[Start of Attachment]
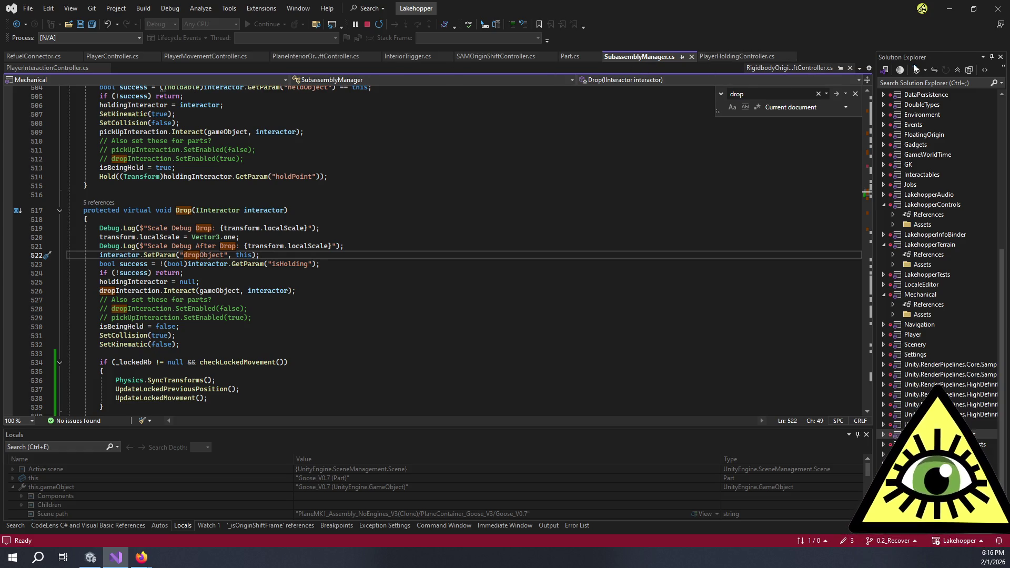
Step: In PlayerHoldingController.cs, highlight the holding and ghostObject references inside DropObject
{"action": "left_click", "coordinate": [735, 59]}
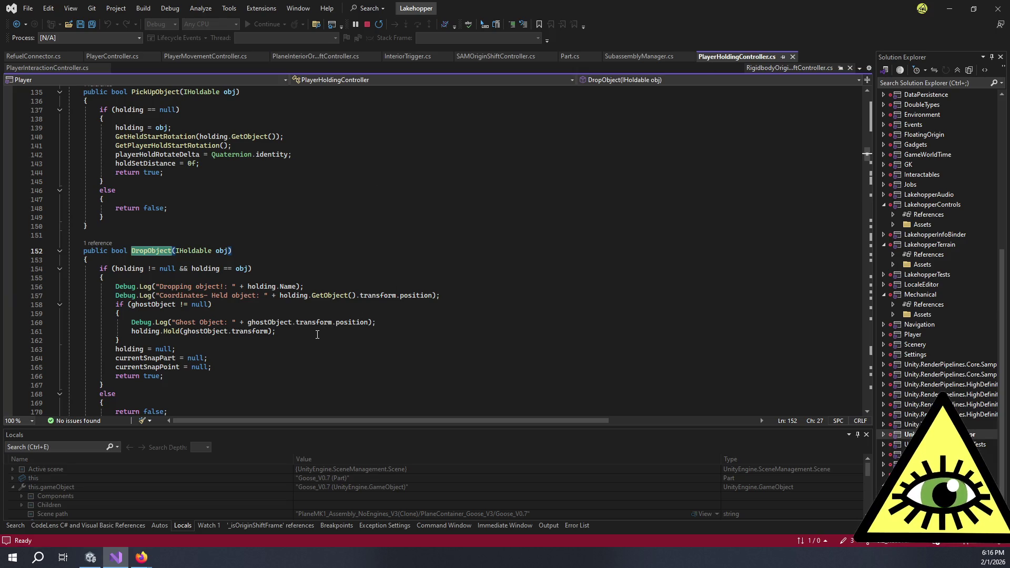
{"action": "left_click", "coordinate": [148, 331]}
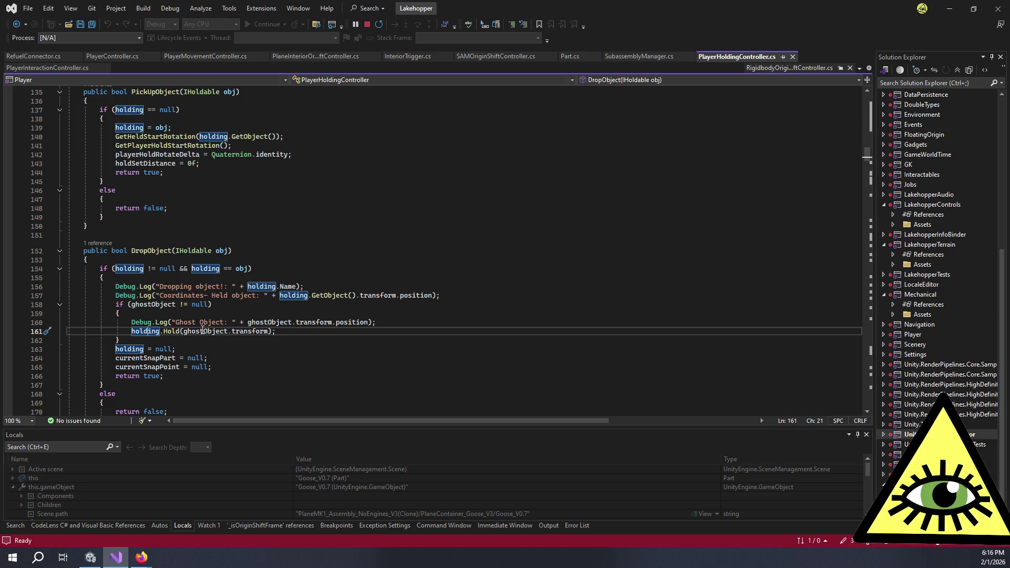
{"action": "left_click", "coordinate": [202, 330]}
{"action": "double_click", "coordinate": [256, 332]}
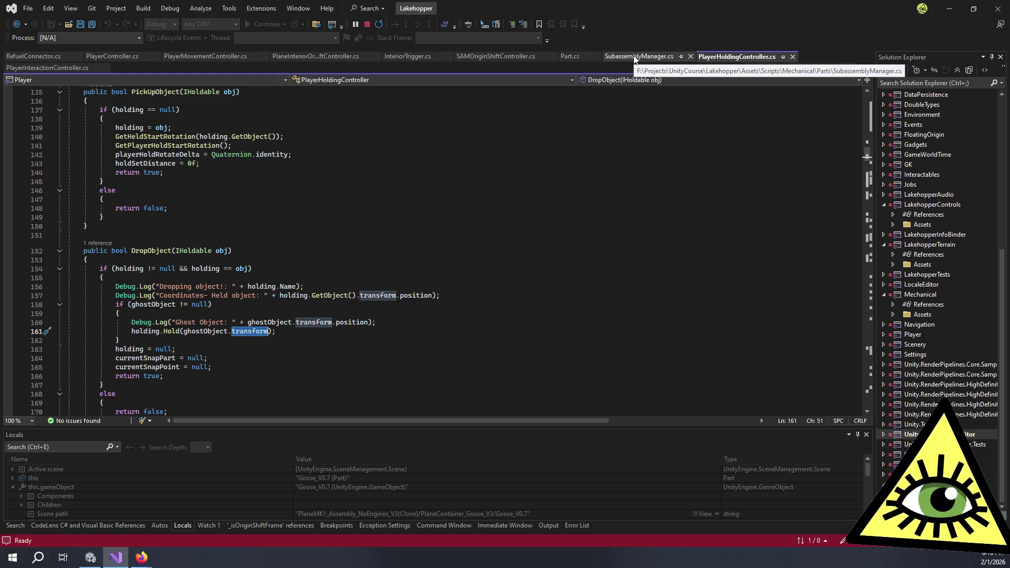
{"action": "scroll", "coordinate": [483, 329], "scroll_direction": "down", "scroll_amount": 5}
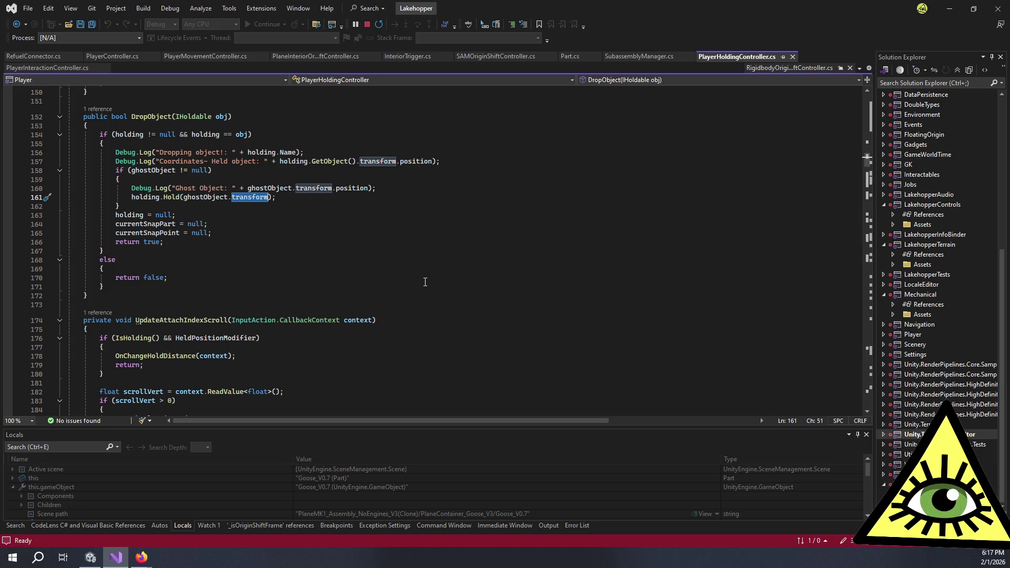
{"action": "scroll", "coordinate": [425, 282], "scroll_direction": "down", "scroll_amount": 10}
[End of Attachment]
◆ WORK ORDER: Each entry above should be printed again word for word, with any picture dropped.

◆ RESPONSE:
Step: In PlayerHoldingController.cs, highlight the holding and ghostObject references inside DropObject
{"action": "left_click", "coordinate": [735, 59]}
{"action": "left_click", "coordinate": [148, 331]}
{"action": "left_click", "coordinate": [202, 330]}
{"action": "double_click", "coordinate": [256, 332]}
{"action": "scroll", "coordinate": [483, 329], "scroll_direction": "down", "scroll_amount": 5}
{"action": "scroll", "coordinate": [425, 282], "scroll_direction": "down", "scroll_amount": 10}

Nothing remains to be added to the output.